Hemingway Would’ve Wept for US Skaters
The hopeful US figure skaters, let alone their coaches, were way too young to learn Hemingway’s admonition in “For Whom the Bell Tolls,” that is, “The Bell Tolls for Thee,” as it will for all of us.
The heart-breaking WSJ article suggested the universal grief felt plainly enough by its very titling, “Plane Crash Rips Through World of Elite Figure Skating.” The 60 passengers on American Airlines Flight 5342 trying to land about 9 pm at DC’s Reagan National Airport “included some of America’s most promising young skaters and coaches, returning from a national training camp [in Wichita, Kansas] for up-and-coming talents.” It’s an understatement to say that the event was supposed to have been a career highlight for these teens dreaming about being Olympians one day.

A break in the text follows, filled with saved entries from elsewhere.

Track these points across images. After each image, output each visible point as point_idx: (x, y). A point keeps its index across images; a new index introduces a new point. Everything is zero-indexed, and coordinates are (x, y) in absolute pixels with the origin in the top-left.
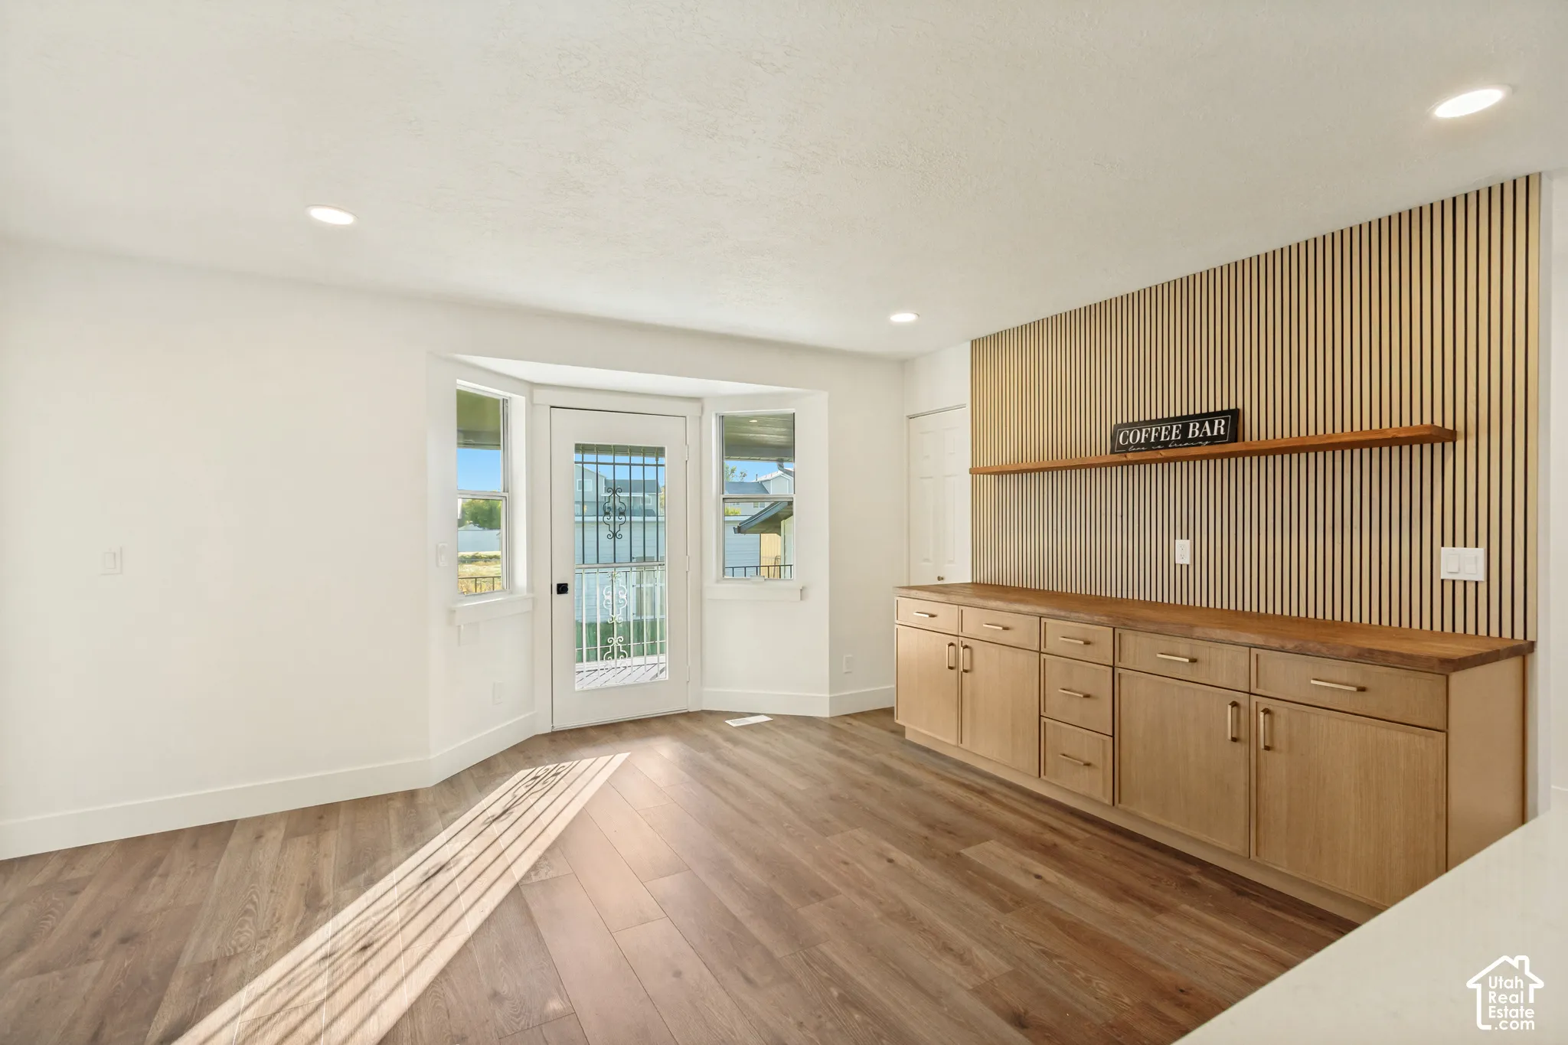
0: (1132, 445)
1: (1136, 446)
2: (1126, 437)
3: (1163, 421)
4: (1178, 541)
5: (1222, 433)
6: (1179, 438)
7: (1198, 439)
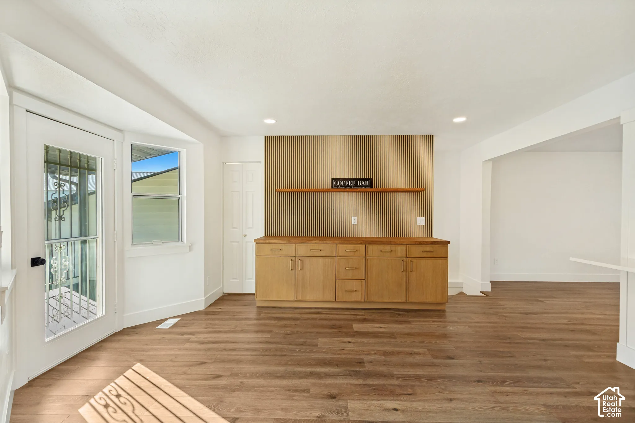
0: (339, 186)
1: (341, 186)
2: (337, 183)
3: (350, 179)
4: (353, 217)
5: (368, 185)
6: (355, 185)
7: (361, 186)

Here, for about a week they got to “skate together, compete on the same rink as the US national champions … and receive elite coaching from the best in the business.”
As the WSJ noted, the sport is still “scarred by a 1961 crash that wiped out the entire US team on its way to the world championships” and that “the scenario [along the Potomac River] was the return of [that] nightmare.” The Skating Club of Boston claimed six people associated with it were on the plane – two teenagers, their mothers and a married couple of Russian world champions-turned coaches. A few hundred miles away in greater Washington, skating rinks are mourning at least eight other child skaters, as well as their parents and coaches…” It was the “next generation” of our sports heroes who are no more. Sad to say, their Bells toll for all of us.